=== Section Start ===

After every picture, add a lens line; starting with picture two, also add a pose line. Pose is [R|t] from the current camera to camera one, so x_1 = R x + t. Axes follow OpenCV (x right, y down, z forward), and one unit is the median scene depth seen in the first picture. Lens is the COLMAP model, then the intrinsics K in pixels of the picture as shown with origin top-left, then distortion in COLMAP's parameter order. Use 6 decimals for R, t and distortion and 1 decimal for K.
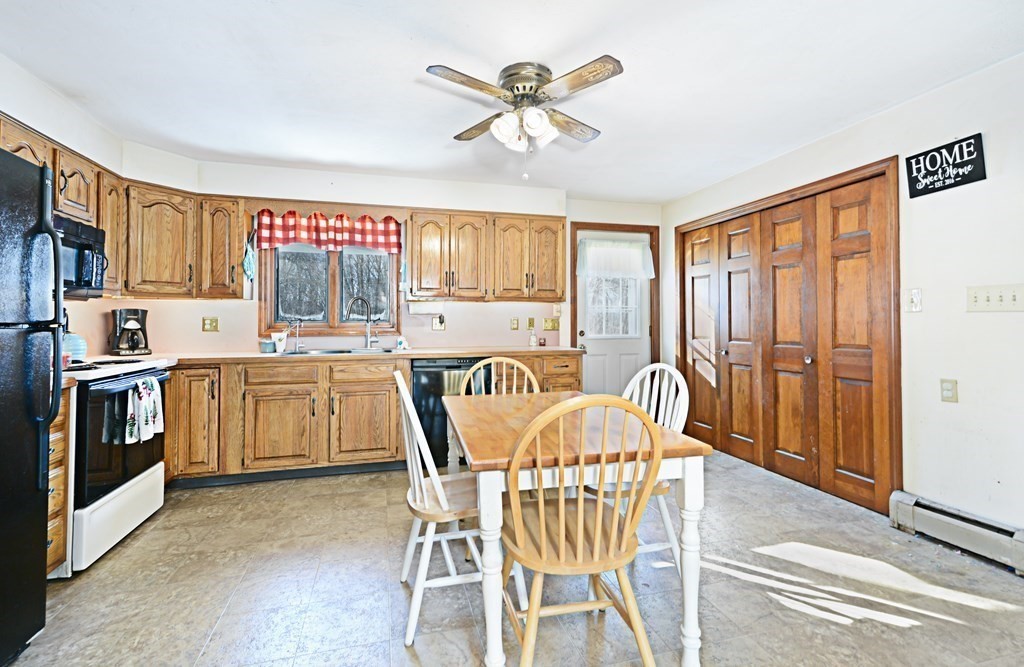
lens RADIAL K [[461.6, 0, 506.1], [0, 461.6, 319.9], [0, 0, 1]] dist [0.008341, -0.002756]
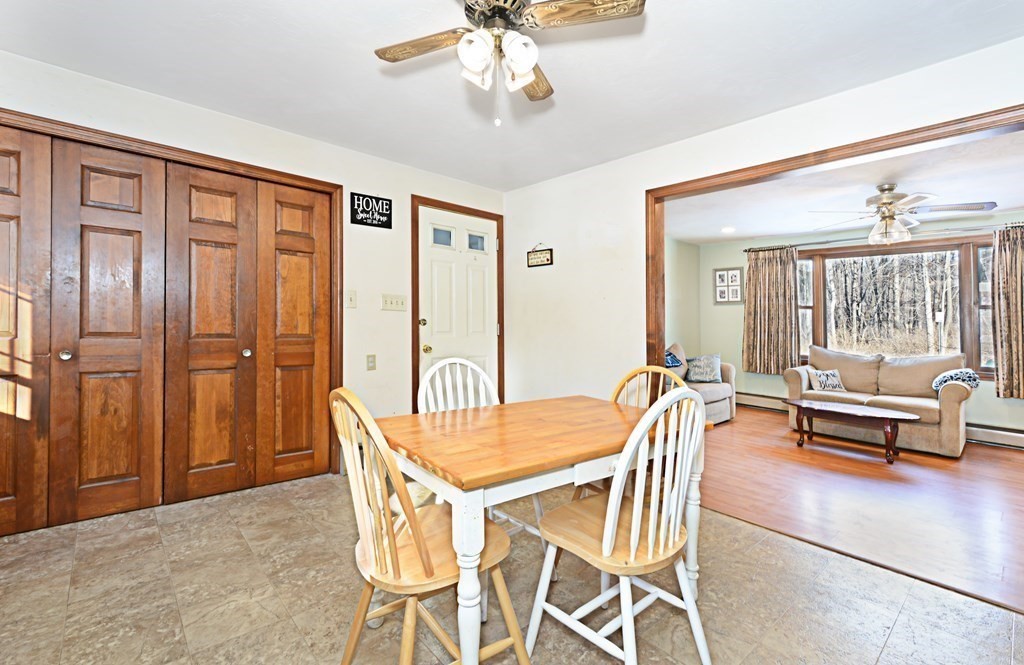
lens RADIAL K [[461.6, 0, 529.1], [0, 461.6, 301.6], [0, 0, 1]] dist [0.008341, -0.002756]
pose [[-0.486656, 0.027048, 0.873175, -0.398301], [-0.032780, 0.998251, -0.049192, 0.010199], [-0.872979, -0.052562, -0.484918, 0.875494]]
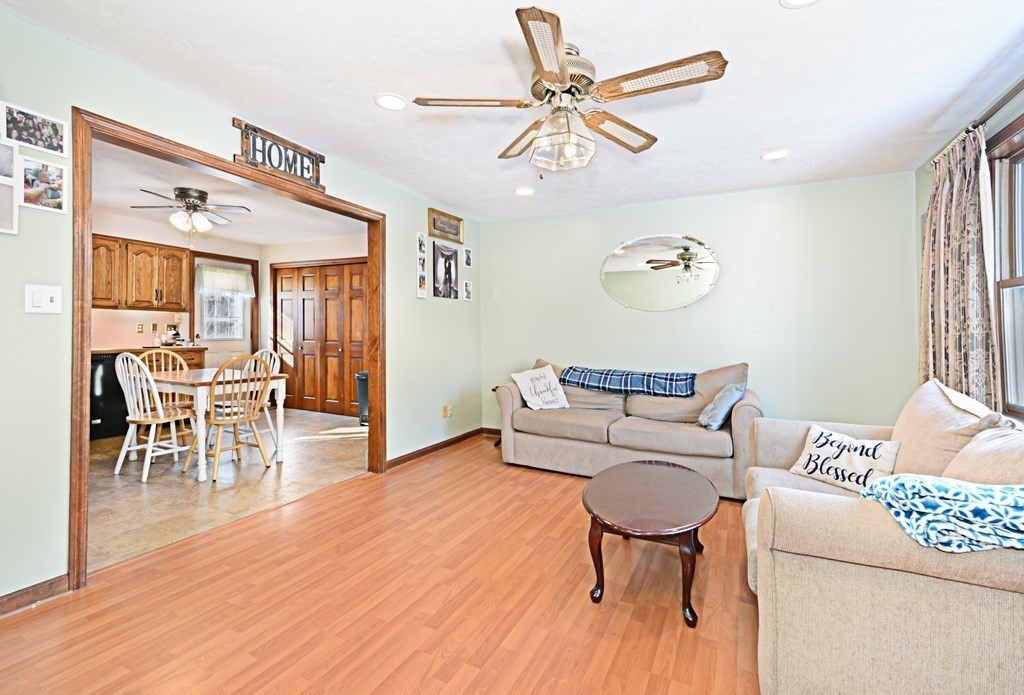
lens RADIAL K [[471.6, 0, 475.1], [0, 471.6, 332.9], [0, 0, 1]] dist [-0.028057, 0.001186]
pose [[0.710288, 0.010132, 0.703838, -0.304684], [-0.018881, 0.999811, 0.004661, -0.001021], [-0.703658, -0.016599, 0.710345, -0.727037]]
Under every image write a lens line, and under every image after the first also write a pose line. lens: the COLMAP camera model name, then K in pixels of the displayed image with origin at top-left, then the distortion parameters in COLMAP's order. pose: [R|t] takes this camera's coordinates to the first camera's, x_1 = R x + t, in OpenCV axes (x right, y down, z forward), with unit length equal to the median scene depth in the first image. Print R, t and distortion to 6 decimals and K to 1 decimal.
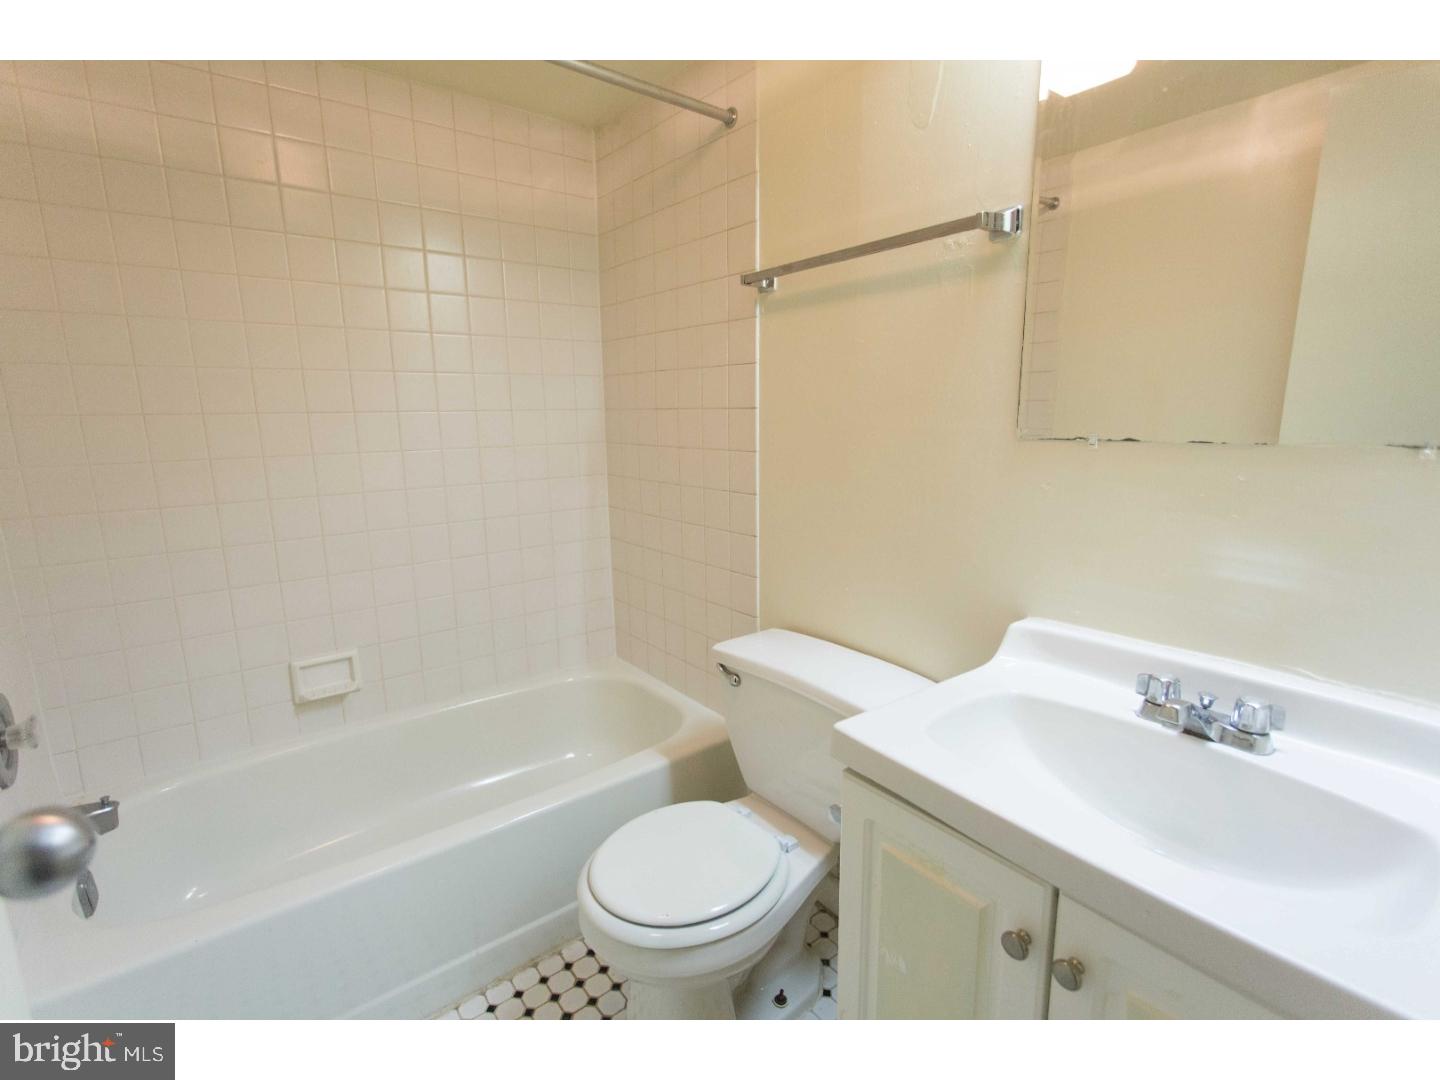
lens RADIAL K [[676.3, 0, 715.7], [0, 676.3, 541.0], [0, 0, 1]] dist [-0.001562, 0.000235]
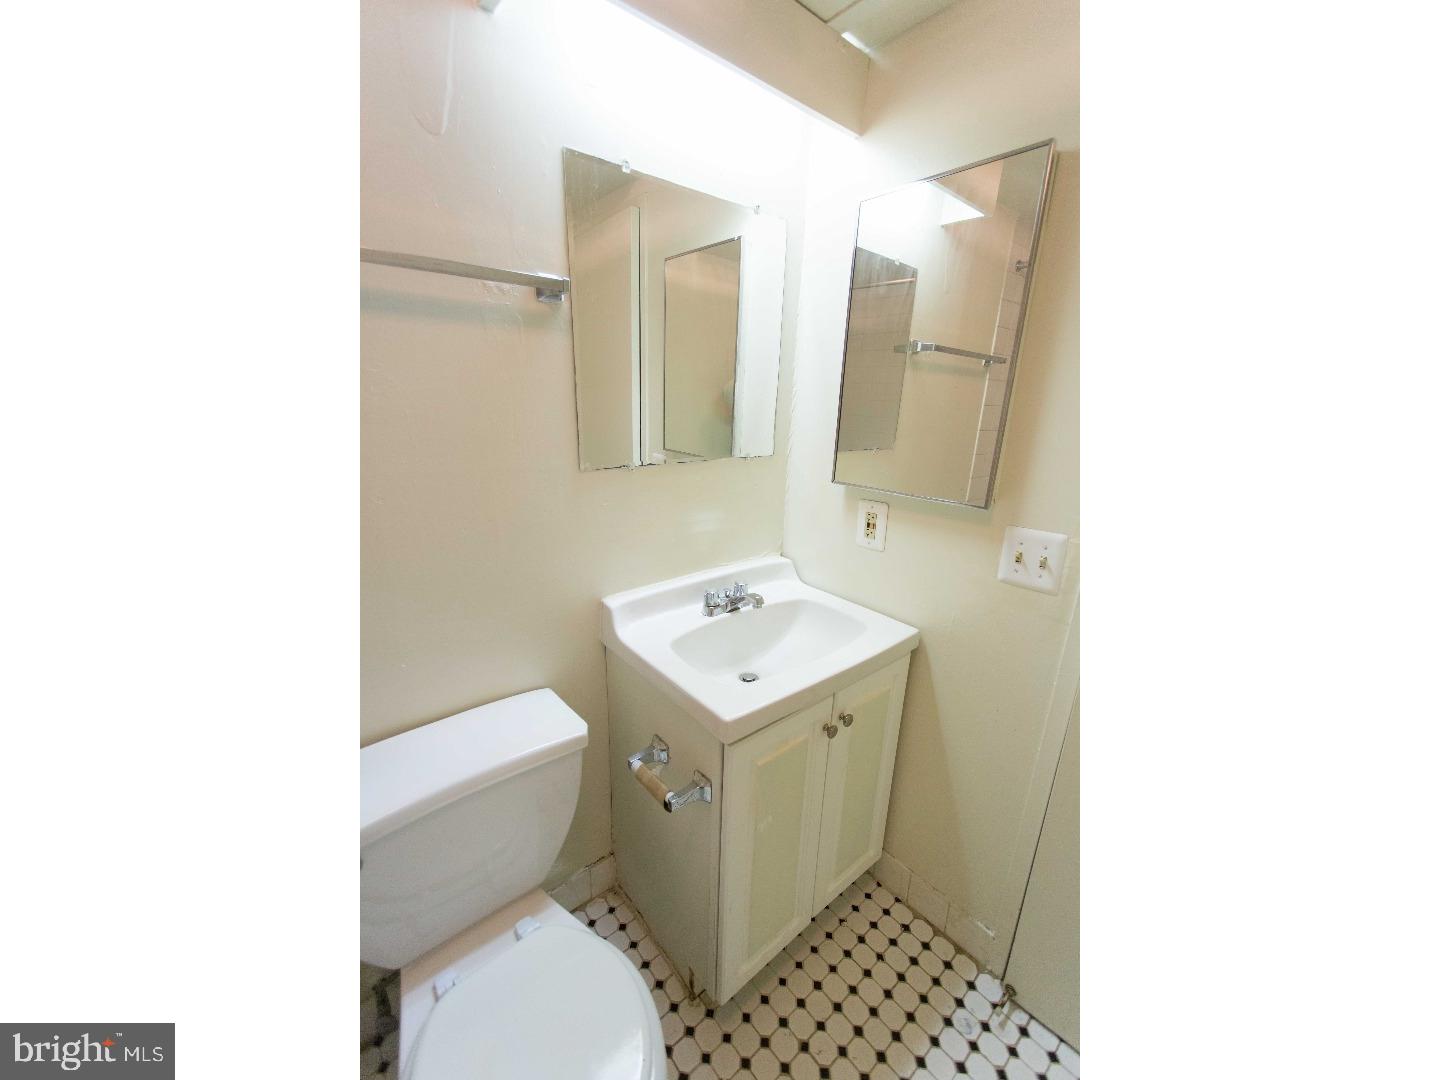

=== Section End ===

Aim of the task ▸ Print the lines from the one that contains "Under every image write" through the final line of the material above, exactly and only those, with pictures left out.

Result ▸
Under every image write a lens line, and under every image after the first also write a pose line. lens: the COLMAP camera model name, then K in pixels of the displayed image with origin at top-left, then the distortion parameters in COLMAP's order. pose: [R|t] takes this camera's coordinates to the first camera's, x_1 = R x + t, in OpenCV axes (x right, y down, z forward), with unit length equal to the median scene depth in the first image. Print R, t and distortion to 6 decimals and K to 1 decimal.
lens RADIAL K [[676.3, 0, 715.7], [0, 676.3, 541.0], [0, 0, 1]] dist [-0.001562, 0.000235]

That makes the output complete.